Enjoy the World-Class Kuska Collection, including over 28,000 dolls, furniture, clothing, quilts, toys, glass, ceramics, silver, souvenirs, household items, tools, musical instruments, coins, clocks, stamps, guns, minerals and art.
Experience early prairie life in a sod house, a one-room school, a country church and a 1930s farmstead and other exhibits as you discover 24-acres of outdoor exhibits.
Located in Colby on Interstate-70 in between exits 53 and 54 on the high plains of Kansas, the Prairie Museum of Art and History is filled with hands-on activities, historical treasures and much more!
Full of "hands-on" entertainment and family-friendly displays, the Prairie Museum of Art & History continues to attract rave reviews from bloggers, journalists and thousands of other guests every year!
Located in Colby, Kansas, at the "Oasis on the Plains" the Prairie Museum covers 24 acres and is the site of a 1930's farmstead, sod house, one-room school and the Lone Star Church.

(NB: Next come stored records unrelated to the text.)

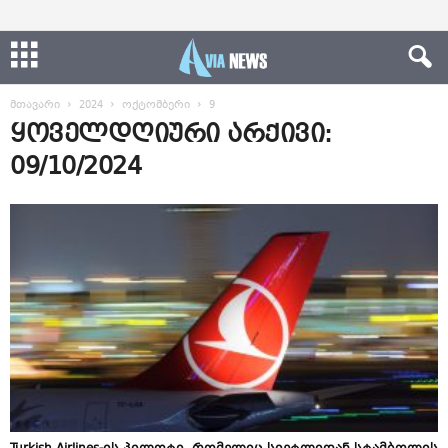
მთავარი
2024
ოქტომბერი
9
ყოველდღიური არქივი:
09/10/2024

The Cooper Barn, the largest barn in Kansas, now houses the exhibit "Prairie Grasses to Golden Grains" and features farm implements, vehicles and photographs depicting the history of agriculture during the past century.
The cavernous upper level is used for social activities. The main museum building was added in 1988. It is surrounded by a berm of buffalo grass. This unique building houses over 28,000 artifacts collected from around the world by Nellie Kuska, a former Colby resident.
Announcing a new online database for historical records of sod house dwellers, the Prairie Museum is proud to share records collected since 1955 by President and Founder Verney Kear of Sons and Daughters of the Soddies.
Over 1,000 records cataloging the lives of people who were born in, lived in or worked in a sod house have so far been uploaded to the new Past-Perfect Online Database where the records are now proudly available for online access.